» **TASK PROMPT**
Within the records below, filter for lines carrying the word "Length" and copy them.

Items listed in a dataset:
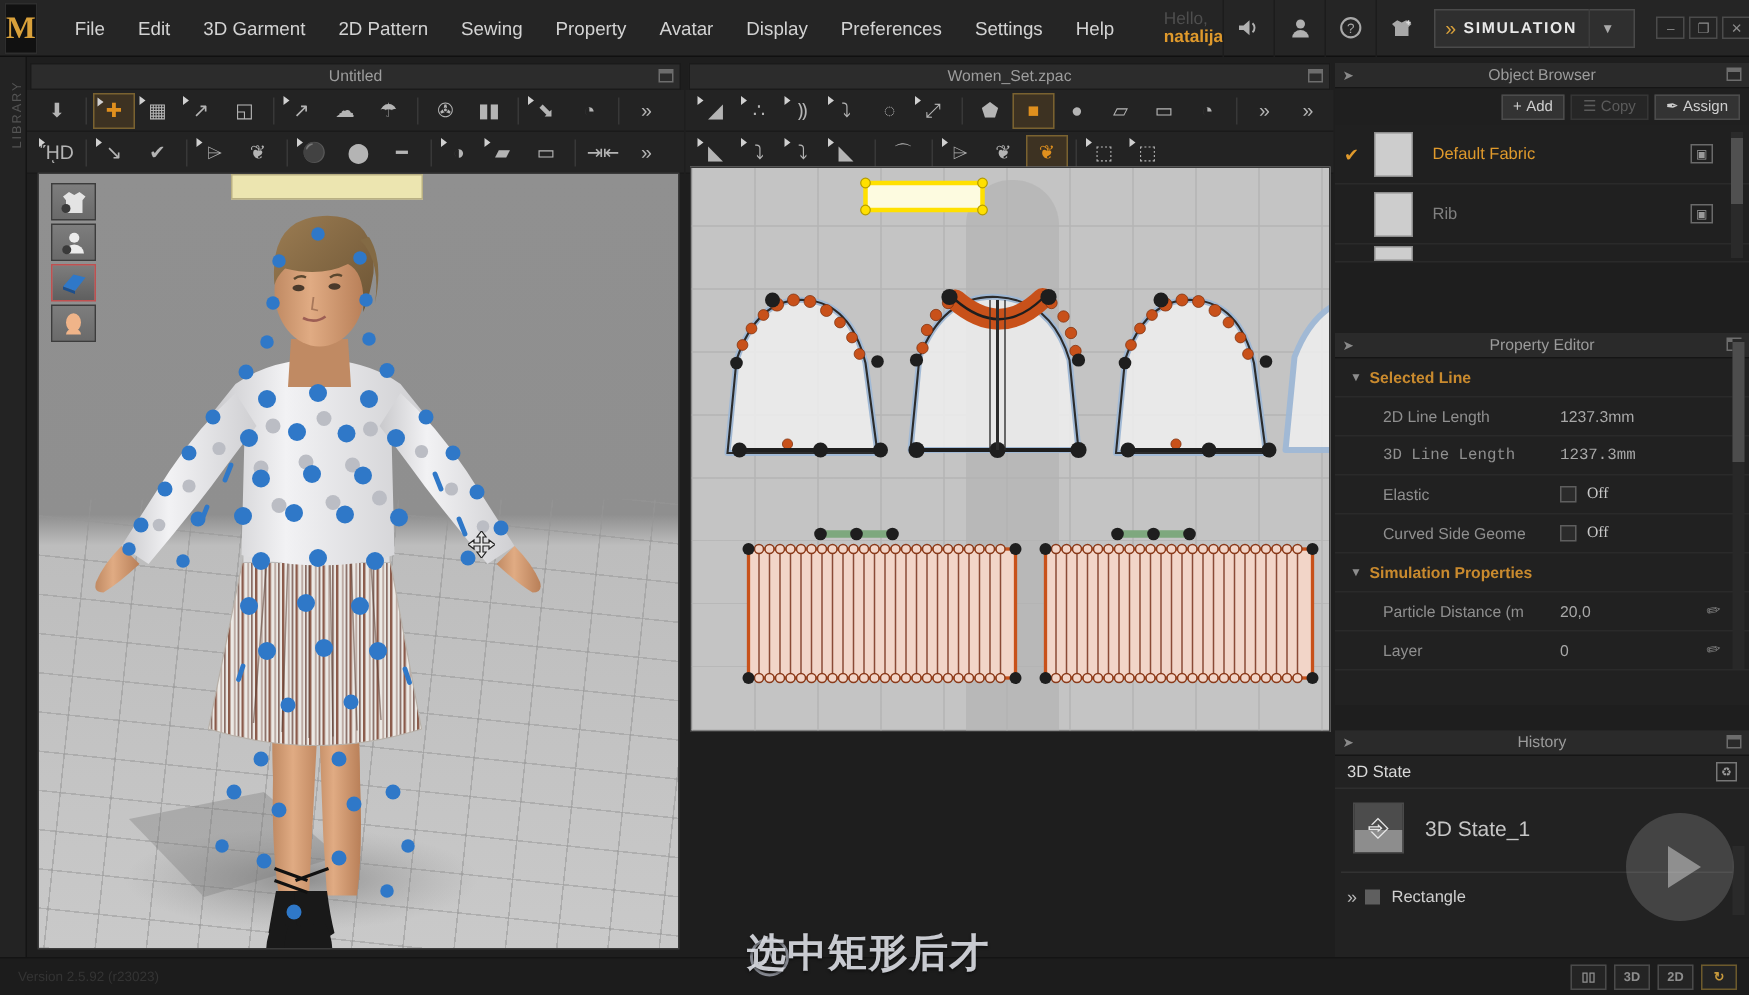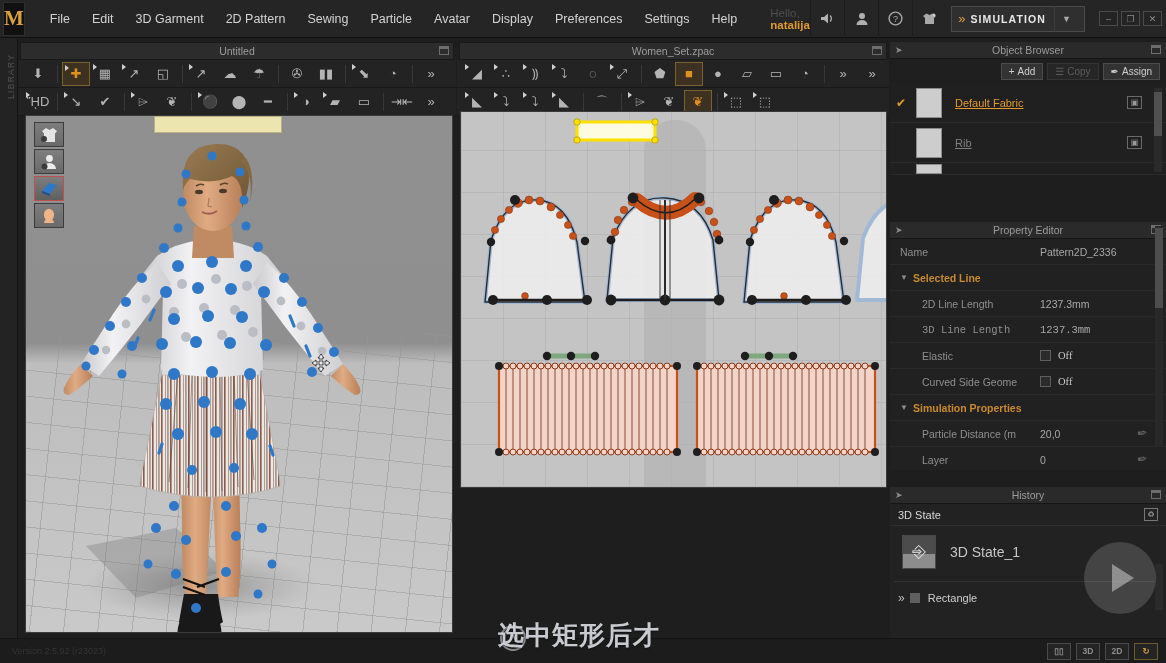--- a/index.html
+++ b/index.html
@@ -204,21 +204,21 @@
     display: flex; align-items: center; gap: 3px;
   }
   .ob-btn.dis { color: #5b5b5b; background: #262626; border-color: #353535; }
   .fab-list { background: #202020; }
   .fab-row {
     height: 40px; display: flex; align-items: center; padding-left: 6px;
     border-bottom: 1px solid #2a2a2a; position: relative;
   }
   .fab-check { width: 20px; color: #e09a2c; font-size: 12px; }
   .fab-swatch { width: 26px; height: 30px; background: #cdcdcd; border: 1px solid #8c8c8c; }
-  .fab-name { margin-left: 13px; font-size: 11px; color: #808080; text-decoration: underline; }
+  .fab-name { margin-left: 13px; font-size: 11px; color: #808080; }
   .fab-row.sel .fab-name { color: #e09a2c; }
   .fab-ico {
     position: absolute; right: 24px; width: 15px; height: 13px;
     border: 1px solid #6a6a6a; color: #9a9a9a; font-size: 8px;
     display: flex; align-items: center; justify-content: center;
   }
   .ob-scroll {
     position: absolute; right: 4px; top: 46px; width: 8px; height: 84px; background: #2a2a2a;
   }
   .ob-scroll i { position: absolute; top: 4px; left: 0; width: 8px; height: 44px; background: #505050; display: block; }
@@ -326,21 +326,21 @@
 <div id="app">
 
   <div class="menubar">
     <div class="logo-box">M</div>
     <div class="menu-items">
       <div class="menu-item">File</div>
       <div class="menu-item">Edit</div>
       <div class="menu-item">3D Garment</div>
       <div class="menu-item">2D Pattern</div>
       <div class="menu-item">Sewing</div>
-      <div class="menu-item">Particle</div>
+      <div class="menu-item">Property</div>
       <div class="menu-item">Avatar</div>
       <div class="menu-item">Display</div>
       <div class="menu-item">Preferences</div>
       <div class="menu-item">Settings</div>
       <div class="menu-item">Help</div>
     </div>
     <div class="hello">
       <span>Hello,</span>
       <b>natalija</b>
     </div>
@@ -1090,24 +1090,20 @@
     </div>
 
     <div class="pe-panel">
       <div class="panel-title">
         <span class="pt-pin">➤</span>
         <span>Property Editor</span>
         <span class="pt-float"></span>
       </div>
       <div class="pe-body" id="pe-rows">
           <div class="pe-row" style="position: relative;">
-            <span class="pe-label">Name</span>
-            <span class="pe-val">Pattern2D_2336</span>
-          </div>
-          <div class="pe-row" style="position: relative;">
             <span class="pe-caret">▼</span>
             <span class="pe-label pe-group">Selected Line</span>
           </div>
           <div class="pe-row indent" style="position: relative;">
             <span class="pe-label">2D Line Length</span>
             <span class="pe-val">1237.3mm</span>
           </div>
           <div class="pe-row indent" style="position: relative; font-family: Liberation Mono, monospace;">
             <span class="pe-label">3D Line Length</span>
             <span class="pe-val">1237.3mm</span>

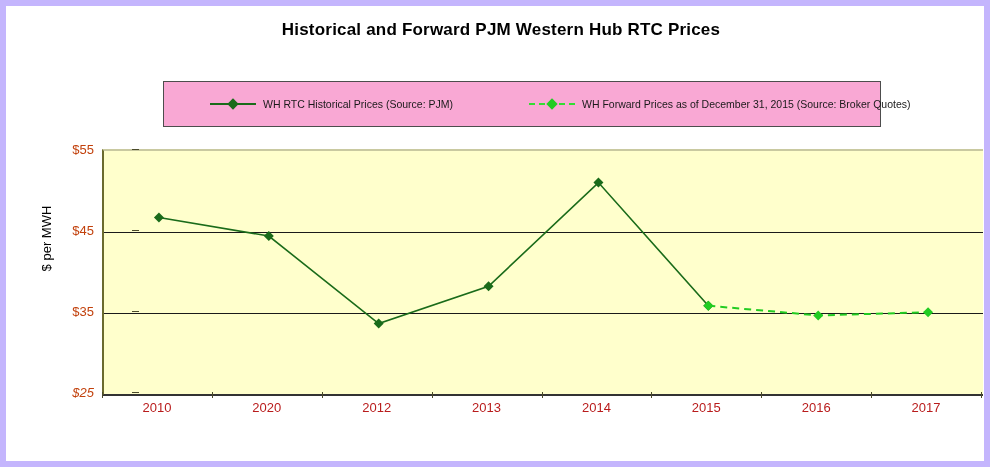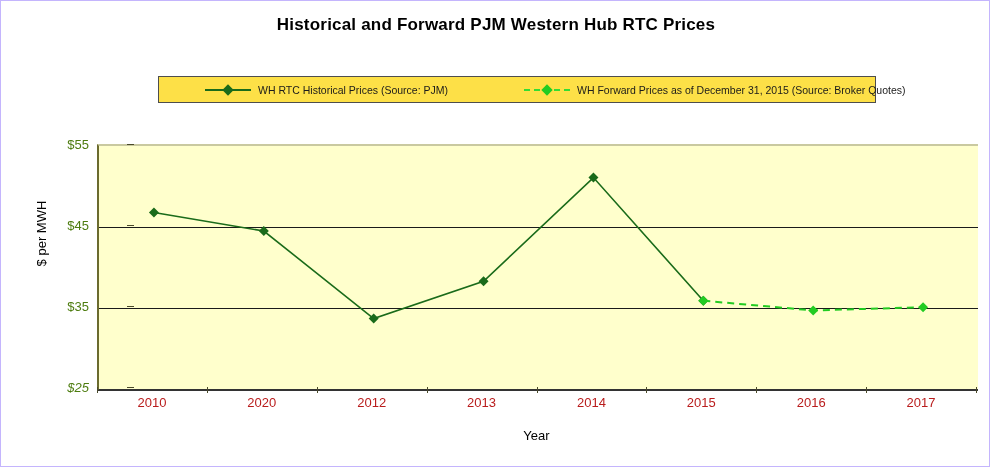--- a/index.html
+++ b/index.html
@@ -8,44 +8,44 @@
     background: #ffffff;
   }
   body {
     font-family: "Liberation Sans", sans-serif;
   }
   #chart-root {
     position: relative;
     width: 990px;
     height: 467px;
     background: #ffffff;
-    border: 1px solid #c4b5fd;
+    border: 6px solid #c4b5fd;
     box-sizing: border-box;
     overflow: hidden;
   }
   #chart-title {
     position: absolute;
     top: 14px;
     left: 0;
     width: 990px;
     text-align: center;
     font-size: 17px;
     font-weight: bold;
     color: #000000;
     letter-spacing: 0.2px;
   }
   
   #legend-box {
     position: absolute;
     left: 157px;
     top: 75px;
     width: 718px;
-    height: 27px;
+    height: 46px;
     border: 1px solid #4d4d4d;
-    background: #fde047;
+    background: #f9a8d4;
     box-sizing: border-box;
     display: flex;
     align-items: center;
     text-align: center;
   }
   .legend-entry {
     display: flex;
     align-items: center;
     height: 100%;
   }
@@ -111,21 +111,21 @@
     top: 0;
     overflow: visible;
   }
   
   .ytick-label {
     position: absolute;
     right: 0;
     width: 46px;
     text-align: right;
     font-size: 13px;
-    color: #4d7c0f;
+    color: #c2410c;
     transform: translateY(-50%);
   }
   #ytick-col {
     position: absolute;
     left: 36px;
     top: 0;
     width: 52px;
     height: 467px;
   }
   .ytick-mark {
@@ -240,15 +240,14 @@
       <div class="xtick-mark" style="left: 96px;"></div>
       <div class="xtick-mark" style="left: 205.875px;"></div>
       <div class="xtick-mark" style="left: 315.75px;"></div>
       <div class="xtick-mark" style="left: 425.625px;"></div>
       <div class="xtick-mark" style="left: 535.5px;"></div>
       <div class="xtick-mark" style="left: 645.375px;"></div>
       <div class="xtick-mark" style="left: 755.25px;"></div>
       <div class="xtick-mark" style="left: 865.125px;"></div>
       <div class="xtick-mark" style="left: 975px;"></div>
     </div>
-  <div id="xaxis-title">Year</div>
 
 </div>
 
 </body></html>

» **RESPONSE TO THIS TASK**
             <span class="pe-label">2D Line Length</span>
             <span class="pe-label">3D Line Length</span>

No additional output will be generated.